> _What is expected_:
Among the entries below, how many lines contain "bold"? Answer with the number only.

> _Data_:
□ □ □ □ □
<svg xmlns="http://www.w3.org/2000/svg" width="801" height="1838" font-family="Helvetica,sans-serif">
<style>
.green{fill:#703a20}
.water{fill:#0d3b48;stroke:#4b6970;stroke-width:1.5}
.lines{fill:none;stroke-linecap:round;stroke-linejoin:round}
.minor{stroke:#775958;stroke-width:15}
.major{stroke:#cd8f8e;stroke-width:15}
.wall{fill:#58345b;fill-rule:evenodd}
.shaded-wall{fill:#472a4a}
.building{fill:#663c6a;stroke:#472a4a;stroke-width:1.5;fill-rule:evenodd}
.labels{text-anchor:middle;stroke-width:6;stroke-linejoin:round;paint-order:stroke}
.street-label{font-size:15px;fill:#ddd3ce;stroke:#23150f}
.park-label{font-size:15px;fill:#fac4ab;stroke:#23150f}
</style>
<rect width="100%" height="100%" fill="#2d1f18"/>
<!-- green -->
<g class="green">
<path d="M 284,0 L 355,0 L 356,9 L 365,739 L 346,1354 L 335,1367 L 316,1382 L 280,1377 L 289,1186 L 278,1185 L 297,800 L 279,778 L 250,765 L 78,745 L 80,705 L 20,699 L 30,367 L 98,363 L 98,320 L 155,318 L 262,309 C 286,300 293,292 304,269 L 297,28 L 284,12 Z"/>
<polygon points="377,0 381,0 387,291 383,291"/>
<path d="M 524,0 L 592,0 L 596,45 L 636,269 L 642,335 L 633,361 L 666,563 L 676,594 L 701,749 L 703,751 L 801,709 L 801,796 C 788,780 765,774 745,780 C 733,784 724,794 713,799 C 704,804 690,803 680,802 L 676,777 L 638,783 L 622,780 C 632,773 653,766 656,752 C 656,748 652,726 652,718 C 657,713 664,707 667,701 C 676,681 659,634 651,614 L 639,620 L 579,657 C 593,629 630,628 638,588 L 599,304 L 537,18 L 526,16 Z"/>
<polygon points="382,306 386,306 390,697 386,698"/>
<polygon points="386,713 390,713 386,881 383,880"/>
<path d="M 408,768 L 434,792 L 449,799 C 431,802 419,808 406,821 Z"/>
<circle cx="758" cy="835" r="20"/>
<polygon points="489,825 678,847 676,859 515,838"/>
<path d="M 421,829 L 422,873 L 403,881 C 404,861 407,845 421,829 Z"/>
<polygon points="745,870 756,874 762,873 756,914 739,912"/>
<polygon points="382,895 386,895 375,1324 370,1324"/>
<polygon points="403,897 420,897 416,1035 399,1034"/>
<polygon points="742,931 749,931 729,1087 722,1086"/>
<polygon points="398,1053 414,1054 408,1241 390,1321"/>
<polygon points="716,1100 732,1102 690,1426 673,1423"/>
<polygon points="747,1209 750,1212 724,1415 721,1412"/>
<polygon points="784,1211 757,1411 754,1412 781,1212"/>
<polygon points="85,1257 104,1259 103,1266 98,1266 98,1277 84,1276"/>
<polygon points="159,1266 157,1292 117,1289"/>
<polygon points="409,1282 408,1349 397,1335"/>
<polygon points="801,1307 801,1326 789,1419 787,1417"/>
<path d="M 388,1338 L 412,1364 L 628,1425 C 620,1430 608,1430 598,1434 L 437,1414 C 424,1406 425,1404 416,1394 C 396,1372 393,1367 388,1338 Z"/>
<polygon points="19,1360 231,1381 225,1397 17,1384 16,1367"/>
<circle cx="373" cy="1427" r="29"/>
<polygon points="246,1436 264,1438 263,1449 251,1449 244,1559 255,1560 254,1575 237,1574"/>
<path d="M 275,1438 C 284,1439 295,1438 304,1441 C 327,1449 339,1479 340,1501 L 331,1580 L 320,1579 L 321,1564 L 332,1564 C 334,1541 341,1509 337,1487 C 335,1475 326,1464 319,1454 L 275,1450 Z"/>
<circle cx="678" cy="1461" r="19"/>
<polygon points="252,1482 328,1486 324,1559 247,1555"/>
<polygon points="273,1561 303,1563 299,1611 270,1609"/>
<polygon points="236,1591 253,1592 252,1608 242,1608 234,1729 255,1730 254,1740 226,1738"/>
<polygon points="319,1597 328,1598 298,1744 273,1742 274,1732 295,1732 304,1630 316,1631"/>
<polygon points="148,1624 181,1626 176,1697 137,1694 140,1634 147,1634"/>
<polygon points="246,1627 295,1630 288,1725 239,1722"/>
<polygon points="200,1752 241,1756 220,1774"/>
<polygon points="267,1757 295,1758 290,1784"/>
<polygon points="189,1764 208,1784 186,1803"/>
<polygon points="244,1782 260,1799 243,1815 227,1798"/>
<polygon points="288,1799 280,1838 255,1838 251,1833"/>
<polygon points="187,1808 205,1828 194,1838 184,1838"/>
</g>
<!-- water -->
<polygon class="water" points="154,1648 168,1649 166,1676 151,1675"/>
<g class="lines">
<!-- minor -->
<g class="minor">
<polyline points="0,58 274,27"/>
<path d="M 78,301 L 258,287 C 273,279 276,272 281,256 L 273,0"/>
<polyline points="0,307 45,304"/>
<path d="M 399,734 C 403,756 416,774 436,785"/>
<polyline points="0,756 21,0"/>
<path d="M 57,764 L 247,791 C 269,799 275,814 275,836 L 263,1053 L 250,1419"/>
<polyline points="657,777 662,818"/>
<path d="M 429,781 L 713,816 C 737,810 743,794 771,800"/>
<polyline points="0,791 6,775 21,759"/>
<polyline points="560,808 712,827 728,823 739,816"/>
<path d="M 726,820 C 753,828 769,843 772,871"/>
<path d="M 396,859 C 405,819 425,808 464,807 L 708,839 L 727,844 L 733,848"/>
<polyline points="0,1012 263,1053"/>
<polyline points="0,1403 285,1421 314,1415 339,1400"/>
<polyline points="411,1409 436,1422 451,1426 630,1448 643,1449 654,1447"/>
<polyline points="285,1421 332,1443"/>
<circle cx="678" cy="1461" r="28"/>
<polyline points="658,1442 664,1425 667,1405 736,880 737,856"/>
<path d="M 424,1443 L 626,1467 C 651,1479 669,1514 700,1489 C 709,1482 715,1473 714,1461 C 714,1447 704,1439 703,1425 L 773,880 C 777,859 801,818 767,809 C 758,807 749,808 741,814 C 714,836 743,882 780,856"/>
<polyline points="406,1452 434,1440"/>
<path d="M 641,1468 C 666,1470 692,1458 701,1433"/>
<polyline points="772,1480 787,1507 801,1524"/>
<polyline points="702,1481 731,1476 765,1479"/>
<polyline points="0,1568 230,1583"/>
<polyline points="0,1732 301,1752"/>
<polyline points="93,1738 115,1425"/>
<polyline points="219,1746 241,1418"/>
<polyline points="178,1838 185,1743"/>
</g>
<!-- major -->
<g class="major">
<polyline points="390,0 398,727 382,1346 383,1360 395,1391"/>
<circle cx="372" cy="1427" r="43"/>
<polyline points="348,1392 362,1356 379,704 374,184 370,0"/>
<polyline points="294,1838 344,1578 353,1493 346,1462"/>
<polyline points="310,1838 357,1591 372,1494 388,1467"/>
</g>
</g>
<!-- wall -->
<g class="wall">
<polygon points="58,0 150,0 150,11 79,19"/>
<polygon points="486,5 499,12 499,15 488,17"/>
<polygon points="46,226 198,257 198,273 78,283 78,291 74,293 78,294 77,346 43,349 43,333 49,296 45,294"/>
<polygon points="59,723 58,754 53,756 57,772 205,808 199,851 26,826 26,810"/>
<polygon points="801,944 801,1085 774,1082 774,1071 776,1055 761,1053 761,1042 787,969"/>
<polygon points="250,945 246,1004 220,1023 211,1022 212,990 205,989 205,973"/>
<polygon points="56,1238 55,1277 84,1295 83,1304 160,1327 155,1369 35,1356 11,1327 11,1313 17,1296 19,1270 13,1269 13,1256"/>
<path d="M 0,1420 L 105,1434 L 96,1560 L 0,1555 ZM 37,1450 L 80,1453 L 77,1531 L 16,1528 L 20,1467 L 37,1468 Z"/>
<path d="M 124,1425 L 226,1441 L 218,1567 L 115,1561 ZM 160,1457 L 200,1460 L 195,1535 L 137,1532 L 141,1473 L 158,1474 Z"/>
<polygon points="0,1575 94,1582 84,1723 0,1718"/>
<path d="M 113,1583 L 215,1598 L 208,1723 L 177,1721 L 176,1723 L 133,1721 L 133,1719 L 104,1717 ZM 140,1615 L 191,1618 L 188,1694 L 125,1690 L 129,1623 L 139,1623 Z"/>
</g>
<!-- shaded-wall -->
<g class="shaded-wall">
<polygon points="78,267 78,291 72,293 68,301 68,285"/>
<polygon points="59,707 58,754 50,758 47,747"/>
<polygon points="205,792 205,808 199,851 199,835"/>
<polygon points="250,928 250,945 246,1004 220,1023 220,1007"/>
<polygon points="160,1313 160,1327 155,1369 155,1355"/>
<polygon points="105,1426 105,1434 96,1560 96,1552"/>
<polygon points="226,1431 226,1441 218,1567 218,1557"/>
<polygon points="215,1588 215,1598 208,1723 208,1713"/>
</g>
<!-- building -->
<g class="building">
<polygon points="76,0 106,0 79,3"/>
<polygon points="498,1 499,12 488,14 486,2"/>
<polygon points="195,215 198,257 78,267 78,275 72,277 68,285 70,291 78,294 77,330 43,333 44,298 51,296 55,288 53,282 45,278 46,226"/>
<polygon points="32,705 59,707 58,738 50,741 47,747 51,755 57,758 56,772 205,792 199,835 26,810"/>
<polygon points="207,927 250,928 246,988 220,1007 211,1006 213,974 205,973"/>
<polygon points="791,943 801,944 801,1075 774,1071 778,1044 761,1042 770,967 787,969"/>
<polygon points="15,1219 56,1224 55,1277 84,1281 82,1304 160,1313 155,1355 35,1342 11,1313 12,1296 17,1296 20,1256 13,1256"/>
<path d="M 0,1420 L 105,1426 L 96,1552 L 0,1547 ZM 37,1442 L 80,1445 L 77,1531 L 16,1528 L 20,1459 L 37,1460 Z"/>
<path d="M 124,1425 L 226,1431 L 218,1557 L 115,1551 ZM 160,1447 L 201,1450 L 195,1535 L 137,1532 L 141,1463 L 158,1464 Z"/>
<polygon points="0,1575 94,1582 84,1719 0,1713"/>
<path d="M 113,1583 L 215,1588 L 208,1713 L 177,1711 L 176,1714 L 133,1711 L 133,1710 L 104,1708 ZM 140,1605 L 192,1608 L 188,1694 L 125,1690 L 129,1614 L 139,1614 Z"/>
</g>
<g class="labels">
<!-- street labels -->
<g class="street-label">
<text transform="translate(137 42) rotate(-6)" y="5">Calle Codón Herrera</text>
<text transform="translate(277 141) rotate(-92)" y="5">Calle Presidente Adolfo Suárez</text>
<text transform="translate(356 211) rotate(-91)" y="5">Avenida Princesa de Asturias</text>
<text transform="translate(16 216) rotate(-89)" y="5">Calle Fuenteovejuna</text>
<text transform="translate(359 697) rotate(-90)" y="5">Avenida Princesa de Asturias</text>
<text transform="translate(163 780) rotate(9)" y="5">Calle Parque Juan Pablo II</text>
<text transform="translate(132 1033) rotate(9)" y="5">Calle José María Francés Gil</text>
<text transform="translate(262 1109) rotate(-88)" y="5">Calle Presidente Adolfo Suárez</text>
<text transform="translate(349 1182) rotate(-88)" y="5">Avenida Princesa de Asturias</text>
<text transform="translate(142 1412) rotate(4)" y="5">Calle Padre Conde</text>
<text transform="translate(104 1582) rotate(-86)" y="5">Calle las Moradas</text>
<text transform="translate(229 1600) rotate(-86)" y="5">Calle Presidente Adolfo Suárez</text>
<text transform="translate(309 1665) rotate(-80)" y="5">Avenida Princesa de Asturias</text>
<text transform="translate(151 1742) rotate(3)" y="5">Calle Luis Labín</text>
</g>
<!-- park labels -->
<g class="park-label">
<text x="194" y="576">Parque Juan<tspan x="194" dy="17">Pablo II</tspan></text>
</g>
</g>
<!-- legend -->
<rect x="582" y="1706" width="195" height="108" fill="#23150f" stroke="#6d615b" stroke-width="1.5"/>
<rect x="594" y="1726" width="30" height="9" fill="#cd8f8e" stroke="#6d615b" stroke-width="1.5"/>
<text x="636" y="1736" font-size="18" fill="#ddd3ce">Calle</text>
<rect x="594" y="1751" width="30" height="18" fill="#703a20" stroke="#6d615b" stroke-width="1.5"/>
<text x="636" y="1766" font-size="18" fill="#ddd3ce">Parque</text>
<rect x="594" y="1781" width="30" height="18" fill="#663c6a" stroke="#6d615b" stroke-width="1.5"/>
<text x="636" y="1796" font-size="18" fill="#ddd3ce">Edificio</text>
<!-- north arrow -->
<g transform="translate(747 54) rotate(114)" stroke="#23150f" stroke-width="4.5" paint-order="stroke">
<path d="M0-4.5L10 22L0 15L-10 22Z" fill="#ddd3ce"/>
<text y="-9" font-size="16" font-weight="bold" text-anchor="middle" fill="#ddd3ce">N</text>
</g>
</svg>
□ □ □ □ □
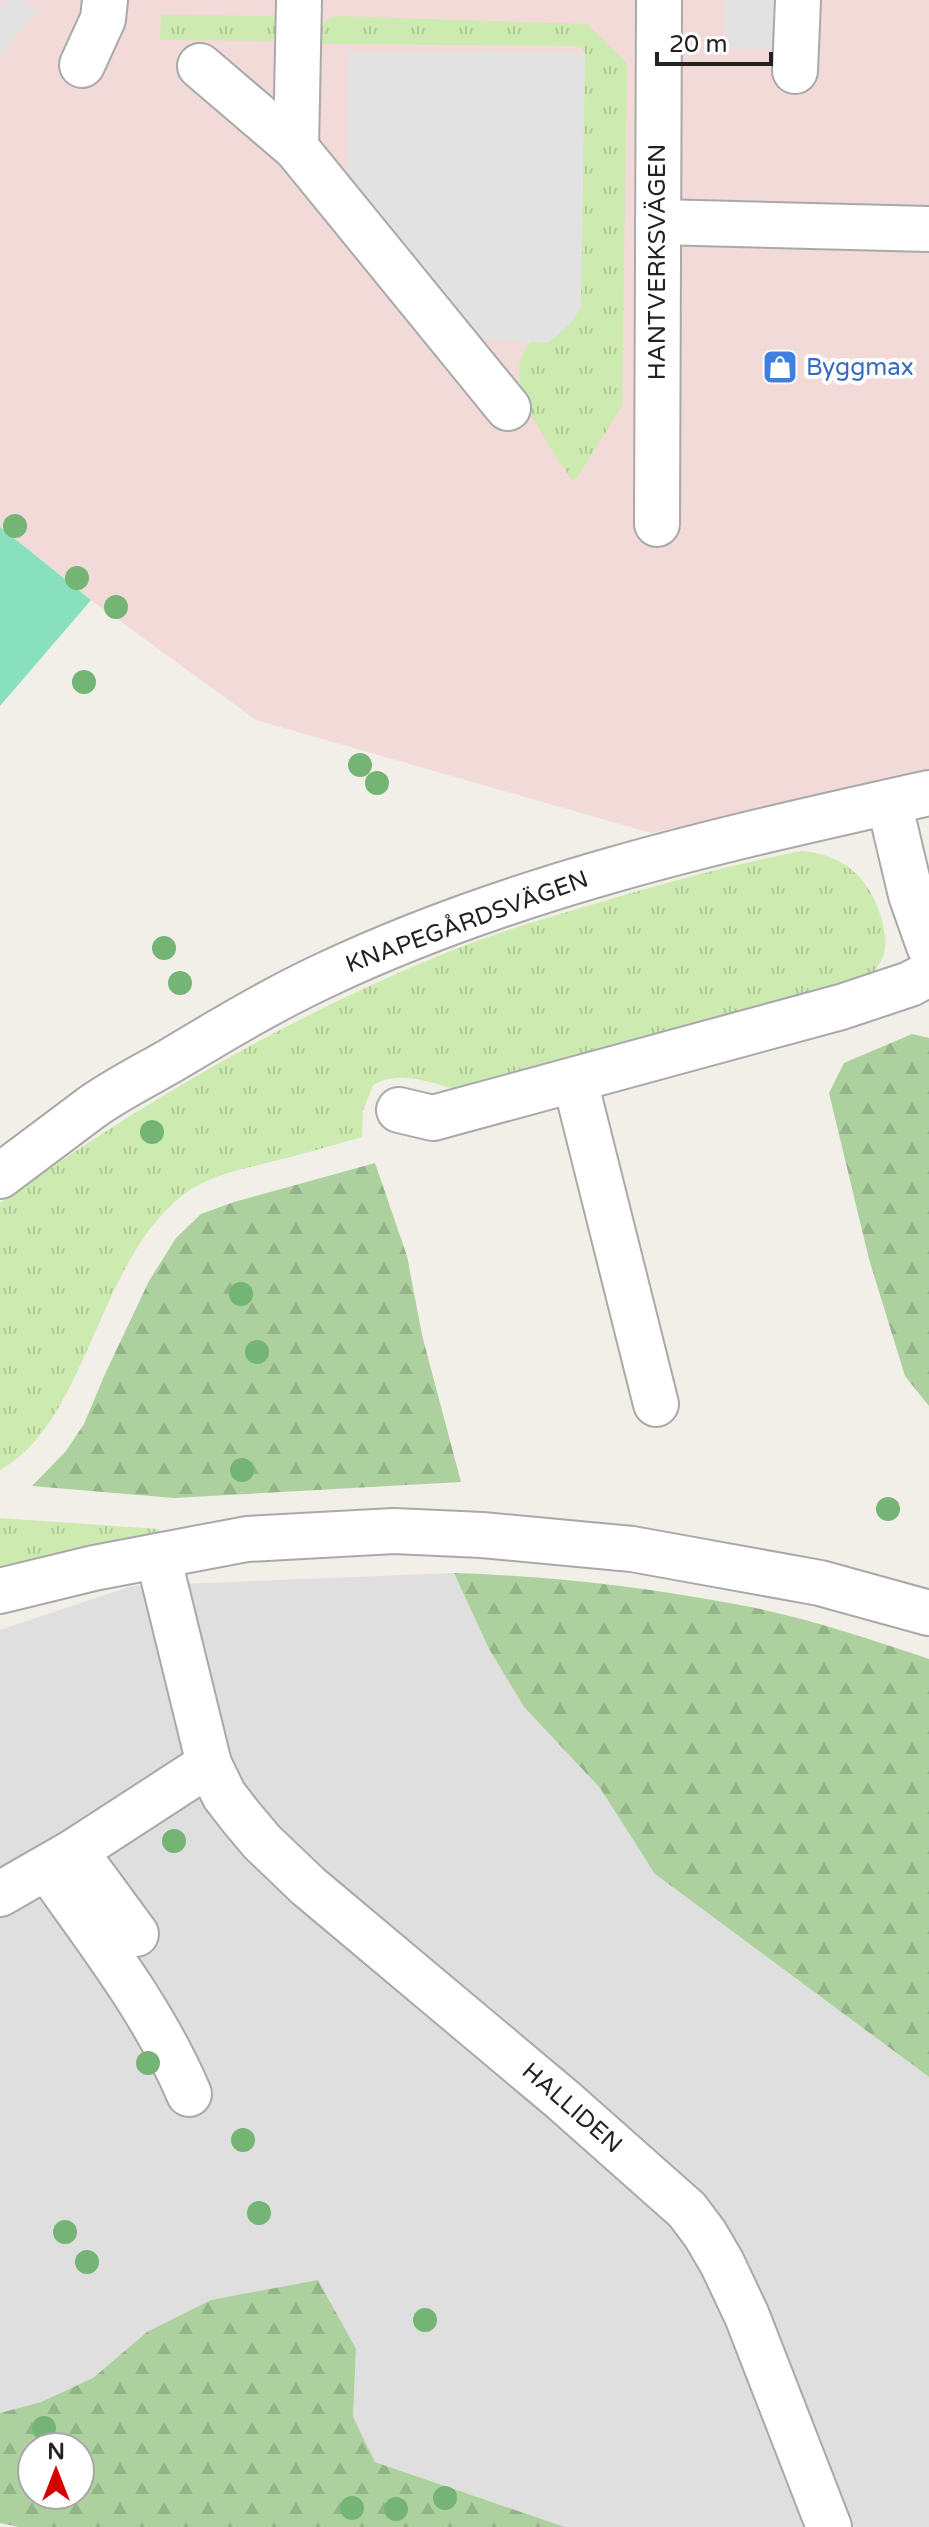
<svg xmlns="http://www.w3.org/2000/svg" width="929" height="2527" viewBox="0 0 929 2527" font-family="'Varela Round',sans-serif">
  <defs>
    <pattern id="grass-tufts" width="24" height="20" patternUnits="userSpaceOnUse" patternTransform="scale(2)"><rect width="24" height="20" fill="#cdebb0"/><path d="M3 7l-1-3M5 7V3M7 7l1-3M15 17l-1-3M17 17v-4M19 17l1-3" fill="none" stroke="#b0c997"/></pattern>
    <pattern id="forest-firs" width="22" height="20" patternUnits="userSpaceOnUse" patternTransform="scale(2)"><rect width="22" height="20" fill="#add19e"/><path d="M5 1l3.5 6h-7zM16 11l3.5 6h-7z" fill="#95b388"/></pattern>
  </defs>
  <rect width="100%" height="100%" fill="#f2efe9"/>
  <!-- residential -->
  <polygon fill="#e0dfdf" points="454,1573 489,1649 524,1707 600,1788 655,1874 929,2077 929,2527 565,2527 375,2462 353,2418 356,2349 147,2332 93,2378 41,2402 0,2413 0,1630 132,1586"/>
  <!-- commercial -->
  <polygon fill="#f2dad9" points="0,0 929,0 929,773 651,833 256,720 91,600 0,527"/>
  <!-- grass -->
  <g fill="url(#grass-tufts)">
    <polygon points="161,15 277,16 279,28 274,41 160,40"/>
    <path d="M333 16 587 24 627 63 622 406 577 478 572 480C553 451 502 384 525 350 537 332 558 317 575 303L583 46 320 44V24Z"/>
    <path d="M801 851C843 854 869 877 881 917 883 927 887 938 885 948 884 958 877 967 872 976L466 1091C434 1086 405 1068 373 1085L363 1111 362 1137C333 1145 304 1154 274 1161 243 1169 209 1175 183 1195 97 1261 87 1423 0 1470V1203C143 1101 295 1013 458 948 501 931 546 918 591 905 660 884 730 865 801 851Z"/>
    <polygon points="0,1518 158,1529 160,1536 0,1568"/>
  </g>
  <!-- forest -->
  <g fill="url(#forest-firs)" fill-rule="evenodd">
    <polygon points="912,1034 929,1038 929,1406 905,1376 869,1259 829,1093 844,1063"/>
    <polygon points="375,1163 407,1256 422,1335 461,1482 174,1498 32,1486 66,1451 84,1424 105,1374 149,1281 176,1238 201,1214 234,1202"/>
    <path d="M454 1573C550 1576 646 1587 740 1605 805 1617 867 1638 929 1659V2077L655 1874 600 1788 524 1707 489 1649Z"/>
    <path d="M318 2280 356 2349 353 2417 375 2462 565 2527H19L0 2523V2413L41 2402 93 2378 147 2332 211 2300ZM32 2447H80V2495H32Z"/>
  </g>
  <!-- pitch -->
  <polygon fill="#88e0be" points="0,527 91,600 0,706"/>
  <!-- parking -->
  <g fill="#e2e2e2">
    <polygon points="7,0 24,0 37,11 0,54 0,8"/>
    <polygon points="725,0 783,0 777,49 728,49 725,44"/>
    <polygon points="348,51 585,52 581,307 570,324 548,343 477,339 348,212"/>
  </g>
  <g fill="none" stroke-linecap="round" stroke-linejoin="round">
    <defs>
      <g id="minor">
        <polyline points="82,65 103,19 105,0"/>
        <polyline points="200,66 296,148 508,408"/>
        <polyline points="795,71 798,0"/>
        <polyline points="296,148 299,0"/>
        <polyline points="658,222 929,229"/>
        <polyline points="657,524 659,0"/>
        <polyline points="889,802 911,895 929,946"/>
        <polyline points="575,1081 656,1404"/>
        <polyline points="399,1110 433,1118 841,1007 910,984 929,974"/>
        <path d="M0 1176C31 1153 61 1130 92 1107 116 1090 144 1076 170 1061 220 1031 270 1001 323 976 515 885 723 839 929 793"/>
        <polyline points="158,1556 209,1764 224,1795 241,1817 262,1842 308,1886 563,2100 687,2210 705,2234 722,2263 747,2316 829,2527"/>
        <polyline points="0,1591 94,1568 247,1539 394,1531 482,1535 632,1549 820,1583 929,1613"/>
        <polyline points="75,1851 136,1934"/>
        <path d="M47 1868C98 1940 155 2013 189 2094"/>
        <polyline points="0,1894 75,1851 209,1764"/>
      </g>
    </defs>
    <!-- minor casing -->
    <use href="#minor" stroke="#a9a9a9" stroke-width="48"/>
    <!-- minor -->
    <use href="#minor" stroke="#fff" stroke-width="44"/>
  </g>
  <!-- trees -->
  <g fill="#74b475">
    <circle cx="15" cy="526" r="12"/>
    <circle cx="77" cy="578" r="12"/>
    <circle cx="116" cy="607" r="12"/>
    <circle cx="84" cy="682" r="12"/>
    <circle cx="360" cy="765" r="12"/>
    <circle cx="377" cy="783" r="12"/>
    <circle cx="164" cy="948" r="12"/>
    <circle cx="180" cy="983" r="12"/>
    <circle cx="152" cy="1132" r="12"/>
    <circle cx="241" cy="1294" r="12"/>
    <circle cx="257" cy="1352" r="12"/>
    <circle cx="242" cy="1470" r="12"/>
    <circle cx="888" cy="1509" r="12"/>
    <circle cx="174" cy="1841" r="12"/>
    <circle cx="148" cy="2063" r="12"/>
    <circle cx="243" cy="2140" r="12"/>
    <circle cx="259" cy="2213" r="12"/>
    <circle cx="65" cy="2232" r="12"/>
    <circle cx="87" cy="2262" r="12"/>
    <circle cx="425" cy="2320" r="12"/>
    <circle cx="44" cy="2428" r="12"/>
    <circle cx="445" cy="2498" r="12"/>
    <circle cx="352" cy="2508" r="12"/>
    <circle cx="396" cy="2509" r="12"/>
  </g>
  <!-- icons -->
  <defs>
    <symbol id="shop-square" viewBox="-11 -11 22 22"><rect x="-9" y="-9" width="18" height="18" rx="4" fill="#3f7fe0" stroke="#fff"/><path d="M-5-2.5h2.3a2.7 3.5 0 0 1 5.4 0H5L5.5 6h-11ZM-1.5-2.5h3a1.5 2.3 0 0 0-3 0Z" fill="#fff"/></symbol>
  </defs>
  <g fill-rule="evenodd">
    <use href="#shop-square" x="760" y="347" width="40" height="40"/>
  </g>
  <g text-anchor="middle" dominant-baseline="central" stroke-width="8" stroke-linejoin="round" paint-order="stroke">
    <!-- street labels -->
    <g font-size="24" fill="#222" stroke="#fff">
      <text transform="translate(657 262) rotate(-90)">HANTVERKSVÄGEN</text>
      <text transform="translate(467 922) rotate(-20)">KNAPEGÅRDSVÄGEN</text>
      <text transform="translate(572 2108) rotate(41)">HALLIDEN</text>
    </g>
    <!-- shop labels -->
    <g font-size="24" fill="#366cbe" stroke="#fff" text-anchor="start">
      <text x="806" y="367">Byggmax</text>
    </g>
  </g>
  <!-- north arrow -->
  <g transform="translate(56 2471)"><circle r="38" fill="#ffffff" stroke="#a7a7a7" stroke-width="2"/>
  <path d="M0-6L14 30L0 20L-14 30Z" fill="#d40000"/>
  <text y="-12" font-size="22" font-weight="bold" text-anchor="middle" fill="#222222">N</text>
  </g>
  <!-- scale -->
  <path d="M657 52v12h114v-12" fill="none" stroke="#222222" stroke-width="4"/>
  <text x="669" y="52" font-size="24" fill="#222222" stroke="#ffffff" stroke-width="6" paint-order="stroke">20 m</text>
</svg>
□ □ □ □ □
> _Solution to the problem_:
2